Deborah A. Kallick, Principal Investigator

Molecular Simulations of Biomolecules

  Research in this laboratory used data derived from Nuclear Magnetic Resonance (NMR) Spectroscopy to supplement holonomic constraints in restrained molecular dynamic simulations of RNA (ribonucleic acid) and proteins. The majority of NMR spectroscopy laboratories determining structures of biological macromolecules in solution use approximations to the force field that lead to errors, especially in the treatment of electrostatic interactions. Typically, the NMR spectroscopy laboratory simulates the molecule in vacuo and simply turns off electrostatics.
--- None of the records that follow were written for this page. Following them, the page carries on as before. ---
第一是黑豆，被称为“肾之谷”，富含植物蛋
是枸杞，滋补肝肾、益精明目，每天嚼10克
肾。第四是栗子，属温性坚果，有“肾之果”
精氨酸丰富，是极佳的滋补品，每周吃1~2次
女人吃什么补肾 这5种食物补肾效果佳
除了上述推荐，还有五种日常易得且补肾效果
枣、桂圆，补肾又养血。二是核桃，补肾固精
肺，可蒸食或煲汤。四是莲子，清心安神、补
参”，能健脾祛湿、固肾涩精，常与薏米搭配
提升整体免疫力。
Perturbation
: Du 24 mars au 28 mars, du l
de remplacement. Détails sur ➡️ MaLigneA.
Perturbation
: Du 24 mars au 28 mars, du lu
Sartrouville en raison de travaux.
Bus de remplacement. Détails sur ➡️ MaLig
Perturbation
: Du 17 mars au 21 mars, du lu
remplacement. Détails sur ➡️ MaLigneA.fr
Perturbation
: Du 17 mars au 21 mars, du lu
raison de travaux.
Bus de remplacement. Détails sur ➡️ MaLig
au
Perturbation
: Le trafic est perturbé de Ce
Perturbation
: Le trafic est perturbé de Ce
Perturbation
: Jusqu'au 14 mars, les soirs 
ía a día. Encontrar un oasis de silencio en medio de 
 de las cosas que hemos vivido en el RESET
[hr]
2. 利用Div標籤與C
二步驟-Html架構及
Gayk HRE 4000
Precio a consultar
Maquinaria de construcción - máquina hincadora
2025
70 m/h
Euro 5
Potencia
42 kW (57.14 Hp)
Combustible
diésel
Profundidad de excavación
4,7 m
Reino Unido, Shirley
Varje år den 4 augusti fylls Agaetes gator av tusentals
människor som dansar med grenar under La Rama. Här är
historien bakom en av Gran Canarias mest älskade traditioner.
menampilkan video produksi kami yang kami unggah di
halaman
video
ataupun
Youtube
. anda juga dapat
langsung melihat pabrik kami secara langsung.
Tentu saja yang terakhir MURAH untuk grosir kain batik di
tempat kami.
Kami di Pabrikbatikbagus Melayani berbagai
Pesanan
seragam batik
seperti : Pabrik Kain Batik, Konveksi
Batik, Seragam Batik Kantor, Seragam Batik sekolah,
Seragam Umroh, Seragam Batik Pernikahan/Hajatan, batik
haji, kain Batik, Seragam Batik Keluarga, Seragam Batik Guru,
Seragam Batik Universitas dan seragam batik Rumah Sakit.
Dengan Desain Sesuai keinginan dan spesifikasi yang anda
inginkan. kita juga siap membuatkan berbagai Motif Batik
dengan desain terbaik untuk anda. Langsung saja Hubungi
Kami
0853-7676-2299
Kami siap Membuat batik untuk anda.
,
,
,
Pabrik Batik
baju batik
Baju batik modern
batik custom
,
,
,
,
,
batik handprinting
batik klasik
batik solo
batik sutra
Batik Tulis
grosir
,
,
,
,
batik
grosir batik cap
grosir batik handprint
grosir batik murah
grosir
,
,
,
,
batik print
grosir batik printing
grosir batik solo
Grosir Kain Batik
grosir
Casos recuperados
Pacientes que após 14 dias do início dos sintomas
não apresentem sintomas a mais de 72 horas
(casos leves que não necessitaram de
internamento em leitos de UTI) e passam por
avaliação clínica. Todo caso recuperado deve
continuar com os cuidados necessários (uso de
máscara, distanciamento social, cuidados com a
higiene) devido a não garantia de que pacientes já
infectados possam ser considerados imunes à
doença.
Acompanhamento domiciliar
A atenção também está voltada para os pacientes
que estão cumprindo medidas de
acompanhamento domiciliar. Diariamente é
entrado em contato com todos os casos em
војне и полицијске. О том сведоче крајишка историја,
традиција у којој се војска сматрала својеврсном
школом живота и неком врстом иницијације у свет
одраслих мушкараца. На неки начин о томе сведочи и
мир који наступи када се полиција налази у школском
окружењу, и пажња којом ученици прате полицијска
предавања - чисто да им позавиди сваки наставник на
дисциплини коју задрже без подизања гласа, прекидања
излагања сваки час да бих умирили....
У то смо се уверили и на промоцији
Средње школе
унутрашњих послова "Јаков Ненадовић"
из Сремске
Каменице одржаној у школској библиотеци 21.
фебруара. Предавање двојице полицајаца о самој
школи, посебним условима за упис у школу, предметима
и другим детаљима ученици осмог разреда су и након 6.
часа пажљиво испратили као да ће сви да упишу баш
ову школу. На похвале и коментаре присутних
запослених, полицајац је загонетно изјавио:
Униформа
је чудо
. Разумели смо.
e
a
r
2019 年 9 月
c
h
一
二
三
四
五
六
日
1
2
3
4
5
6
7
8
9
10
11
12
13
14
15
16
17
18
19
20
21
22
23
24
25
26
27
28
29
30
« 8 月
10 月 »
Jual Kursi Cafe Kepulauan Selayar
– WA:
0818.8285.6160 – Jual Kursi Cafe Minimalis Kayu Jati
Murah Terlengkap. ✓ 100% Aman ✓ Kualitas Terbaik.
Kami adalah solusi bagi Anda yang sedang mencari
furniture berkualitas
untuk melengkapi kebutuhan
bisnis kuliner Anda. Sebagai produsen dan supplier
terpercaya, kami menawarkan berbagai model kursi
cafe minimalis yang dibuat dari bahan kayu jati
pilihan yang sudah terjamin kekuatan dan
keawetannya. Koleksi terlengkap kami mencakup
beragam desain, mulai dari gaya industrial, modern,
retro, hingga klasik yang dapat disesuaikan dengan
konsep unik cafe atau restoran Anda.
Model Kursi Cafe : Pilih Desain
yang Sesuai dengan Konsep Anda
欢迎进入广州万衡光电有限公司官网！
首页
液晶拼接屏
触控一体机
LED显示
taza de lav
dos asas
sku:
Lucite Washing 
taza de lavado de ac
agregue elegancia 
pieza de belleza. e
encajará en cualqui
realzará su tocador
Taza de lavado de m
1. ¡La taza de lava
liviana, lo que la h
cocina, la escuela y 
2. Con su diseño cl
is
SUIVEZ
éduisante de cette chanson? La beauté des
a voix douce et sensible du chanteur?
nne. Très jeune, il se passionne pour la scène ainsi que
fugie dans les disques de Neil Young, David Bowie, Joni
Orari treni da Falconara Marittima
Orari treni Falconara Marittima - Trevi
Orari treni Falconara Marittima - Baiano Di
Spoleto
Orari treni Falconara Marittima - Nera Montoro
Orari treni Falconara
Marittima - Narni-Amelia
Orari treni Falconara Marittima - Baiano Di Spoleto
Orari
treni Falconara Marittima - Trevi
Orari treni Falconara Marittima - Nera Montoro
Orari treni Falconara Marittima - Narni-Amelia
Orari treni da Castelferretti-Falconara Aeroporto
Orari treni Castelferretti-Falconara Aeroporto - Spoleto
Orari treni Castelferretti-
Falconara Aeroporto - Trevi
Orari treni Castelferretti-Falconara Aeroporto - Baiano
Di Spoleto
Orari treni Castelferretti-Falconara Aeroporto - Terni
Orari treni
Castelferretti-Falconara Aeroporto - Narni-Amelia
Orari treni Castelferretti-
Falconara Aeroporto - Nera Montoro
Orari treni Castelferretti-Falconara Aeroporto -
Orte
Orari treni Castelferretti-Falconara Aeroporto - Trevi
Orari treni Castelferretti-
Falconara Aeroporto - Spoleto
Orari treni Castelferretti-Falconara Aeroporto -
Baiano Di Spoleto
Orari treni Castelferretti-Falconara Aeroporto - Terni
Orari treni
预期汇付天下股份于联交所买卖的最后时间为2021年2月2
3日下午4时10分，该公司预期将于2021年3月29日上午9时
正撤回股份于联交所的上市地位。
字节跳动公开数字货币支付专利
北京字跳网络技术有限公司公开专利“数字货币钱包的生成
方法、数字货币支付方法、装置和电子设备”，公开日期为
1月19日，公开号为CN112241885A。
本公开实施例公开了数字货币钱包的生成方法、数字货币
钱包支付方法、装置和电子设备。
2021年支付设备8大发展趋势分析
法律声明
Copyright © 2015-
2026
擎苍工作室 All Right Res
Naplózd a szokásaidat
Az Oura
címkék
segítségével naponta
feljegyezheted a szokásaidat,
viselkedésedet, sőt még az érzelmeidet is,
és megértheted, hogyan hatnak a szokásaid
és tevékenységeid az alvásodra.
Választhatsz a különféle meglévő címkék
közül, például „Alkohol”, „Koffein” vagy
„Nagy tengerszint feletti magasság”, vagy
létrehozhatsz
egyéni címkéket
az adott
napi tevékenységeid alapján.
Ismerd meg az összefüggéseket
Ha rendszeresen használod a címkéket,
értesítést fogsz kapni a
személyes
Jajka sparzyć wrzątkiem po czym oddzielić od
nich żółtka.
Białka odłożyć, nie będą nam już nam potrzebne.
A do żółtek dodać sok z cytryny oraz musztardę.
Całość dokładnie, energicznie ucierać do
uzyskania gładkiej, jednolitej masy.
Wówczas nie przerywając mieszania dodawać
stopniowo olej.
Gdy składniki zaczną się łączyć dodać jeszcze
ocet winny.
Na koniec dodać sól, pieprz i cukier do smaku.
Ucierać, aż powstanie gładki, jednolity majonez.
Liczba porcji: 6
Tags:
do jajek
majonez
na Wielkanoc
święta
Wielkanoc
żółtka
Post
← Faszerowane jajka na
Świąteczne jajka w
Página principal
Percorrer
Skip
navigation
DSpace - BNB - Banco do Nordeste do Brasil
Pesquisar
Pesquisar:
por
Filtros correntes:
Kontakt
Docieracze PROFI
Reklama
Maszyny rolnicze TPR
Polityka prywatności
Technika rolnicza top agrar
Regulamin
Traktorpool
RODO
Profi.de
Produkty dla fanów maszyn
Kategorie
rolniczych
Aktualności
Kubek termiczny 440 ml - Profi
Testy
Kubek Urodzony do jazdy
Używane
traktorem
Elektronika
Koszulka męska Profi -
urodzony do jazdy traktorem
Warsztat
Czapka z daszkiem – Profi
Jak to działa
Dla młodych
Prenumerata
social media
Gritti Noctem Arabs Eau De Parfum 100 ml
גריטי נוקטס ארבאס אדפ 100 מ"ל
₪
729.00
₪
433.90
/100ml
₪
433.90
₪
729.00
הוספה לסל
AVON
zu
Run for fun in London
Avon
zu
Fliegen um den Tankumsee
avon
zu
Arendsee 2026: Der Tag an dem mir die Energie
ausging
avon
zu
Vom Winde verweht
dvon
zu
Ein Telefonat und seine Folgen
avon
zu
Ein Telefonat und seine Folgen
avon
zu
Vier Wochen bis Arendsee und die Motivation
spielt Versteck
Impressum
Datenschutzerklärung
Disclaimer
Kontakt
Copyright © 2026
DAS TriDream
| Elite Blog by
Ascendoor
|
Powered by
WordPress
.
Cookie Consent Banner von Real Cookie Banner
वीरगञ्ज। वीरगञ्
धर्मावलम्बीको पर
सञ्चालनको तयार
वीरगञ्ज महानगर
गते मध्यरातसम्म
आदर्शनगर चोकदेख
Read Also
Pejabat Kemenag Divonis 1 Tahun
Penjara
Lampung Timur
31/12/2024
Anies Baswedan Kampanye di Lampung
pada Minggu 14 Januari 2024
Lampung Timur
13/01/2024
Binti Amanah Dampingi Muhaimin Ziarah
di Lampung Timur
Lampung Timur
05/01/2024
  A more realistic approach is to use the particle mesh Ewald method as implemented in amber, which has been shown computationally to result in stable simulations for large nucleic acids. The implementation of this method with the experimental restraints determined from solution NMR was applied to RNA. The goal was to generate more realistic structures of macromolecules using both experimental data and computational techniques.

  Other work performed by these researchers involved analysis of NMR data and correlation of chemical shifts with structure. Additional work included the calculation of protein structures using NMR and molecular simulations.

  All work performed by these researchers involved visualization and computation using the Basic Sciences Computation Laboratory (BSCL) and Visualization Workstation Laboratory (VWL).